__Exercise input__:
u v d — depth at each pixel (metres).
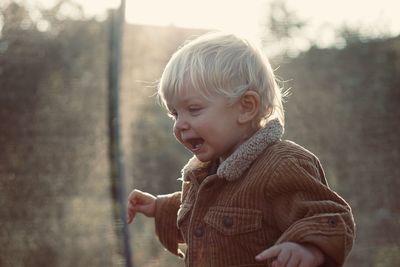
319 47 5.78
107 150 4.89
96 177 4.87
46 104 4.77
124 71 5.75
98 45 4.95
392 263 5.35
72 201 4.80
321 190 1.72
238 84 1.82
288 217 1.72
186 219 1.91
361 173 5.57
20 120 4.70
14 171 4.67
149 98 5.88
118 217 4.77
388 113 5.58
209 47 1.85
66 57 4.85
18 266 4.64
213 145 1.82
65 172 4.79
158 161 6.06
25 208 4.68
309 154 1.81
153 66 5.83
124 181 4.84
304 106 5.71
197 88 1.81
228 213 1.78
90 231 4.80
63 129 4.80
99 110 4.92
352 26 5.74
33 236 4.69
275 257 1.64
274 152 1.79
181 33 5.92
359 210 5.55
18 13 4.71
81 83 4.89
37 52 4.75
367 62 5.68
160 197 2.17
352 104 5.65
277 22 5.82
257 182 1.76
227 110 1.82
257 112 1.84
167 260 5.60
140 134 5.96
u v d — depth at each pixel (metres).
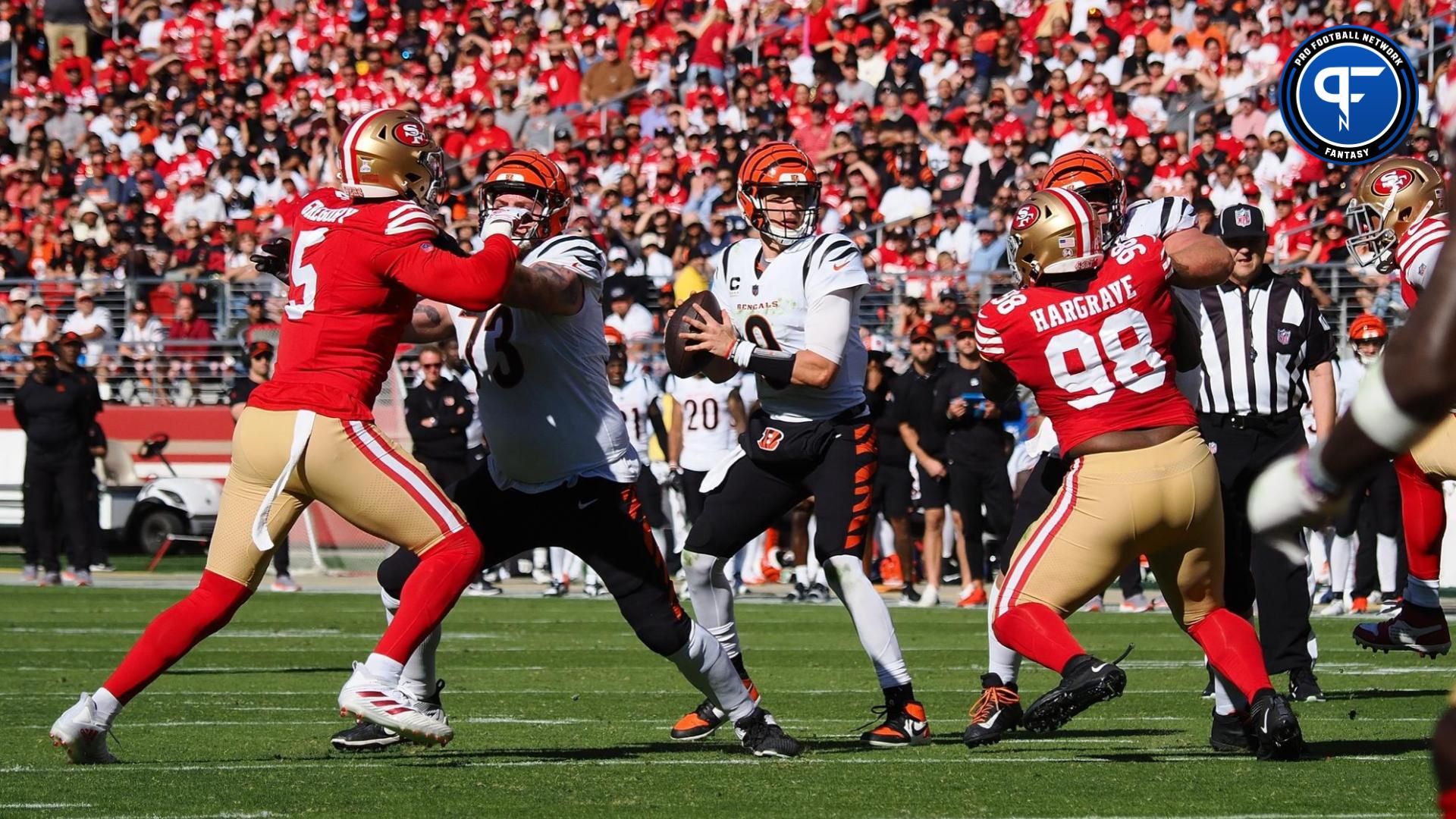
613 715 16.48
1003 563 14.77
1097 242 12.62
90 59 59.31
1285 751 12.87
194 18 59.66
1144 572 35.53
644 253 44.41
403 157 12.45
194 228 49.28
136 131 55.78
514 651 22.97
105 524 40.94
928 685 19.16
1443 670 20.36
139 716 16.17
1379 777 12.45
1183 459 12.32
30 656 21.84
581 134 52.31
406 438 37.12
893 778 12.48
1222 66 46.88
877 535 35.25
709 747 14.21
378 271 12.21
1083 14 51.41
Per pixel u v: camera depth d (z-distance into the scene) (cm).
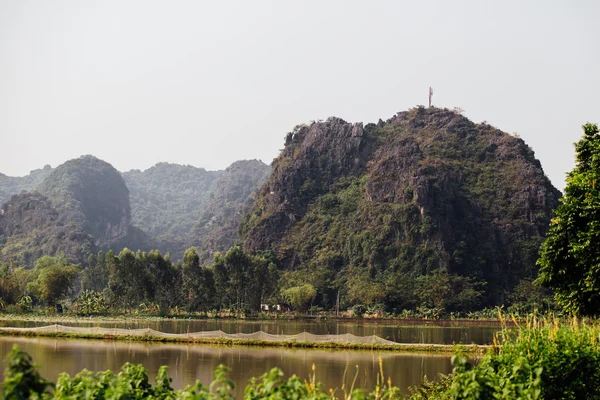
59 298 16812
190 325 12156
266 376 1708
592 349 2511
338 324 14600
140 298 16812
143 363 5356
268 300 19312
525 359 2058
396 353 6719
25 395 1412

__Assigned task__: Every record above must be repeated exactly, with the pictures dropped.

__Answer space__:
u v d — depth at each pixel (metres).
319 47 5.78
107 150 4.89
96 177 4.87
46 104 4.77
124 71 5.75
98 45 4.95
392 263 5.35
72 201 4.80
321 190 1.72
238 84 1.82
288 217 1.72
186 219 1.91
361 173 5.57
20 120 4.70
14 171 4.67
149 98 5.88
118 217 4.77
388 113 5.58
209 47 1.85
66 57 4.85
18 266 4.64
213 145 1.82
65 172 4.79
158 161 6.06
25 208 4.68
309 154 1.81
153 66 5.83
124 181 4.84
304 106 5.71
197 88 1.81
228 213 1.78
90 231 4.80
63 129 4.80
99 110 4.92
352 26 5.74
33 236 4.69
275 257 1.64
274 152 1.79
181 33 5.92
359 210 5.55
18 13 4.71
81 83 4.89
37 52 4.75
367 62 5.68
160 197 2.17
352 104 5.65
277 22 5.82
257 182 1.76
227 110 1.82
257 112 1.84
167 260 5.60
140 134 5.96
u v d — depth at each pixel (metres).
613 715 16.48
1003 563 14.77
1097 242 12.62
90 59 59.31
1285 751 12.87
194 18 59.66
1144 572 35.53
644 253 44.41
403 157 12.45
194 228 49.28
136 131 55.78
514 651 22.97
105 524 40.94
928 685 19.16
1443 670 20.36
139 716 16.17
1379 777 12.45
1183 459 12.32
30 656 21.84
581 134 52.31
406 438 37.12
893 778 12.48
1222 66 46.88
877 535 35.25
709 747 14.21
378 271 12.21
1083 14 51.41
Per pixel u v: camera depth d (z-distance into the scene) (cm).
59 298 16812
190 325 12156
266 376 1708
592 349 2511
338 324 14600
140 298 16812
143 363 5356
268 300 19312
525 359 2058
396 353 6719
25 395 1412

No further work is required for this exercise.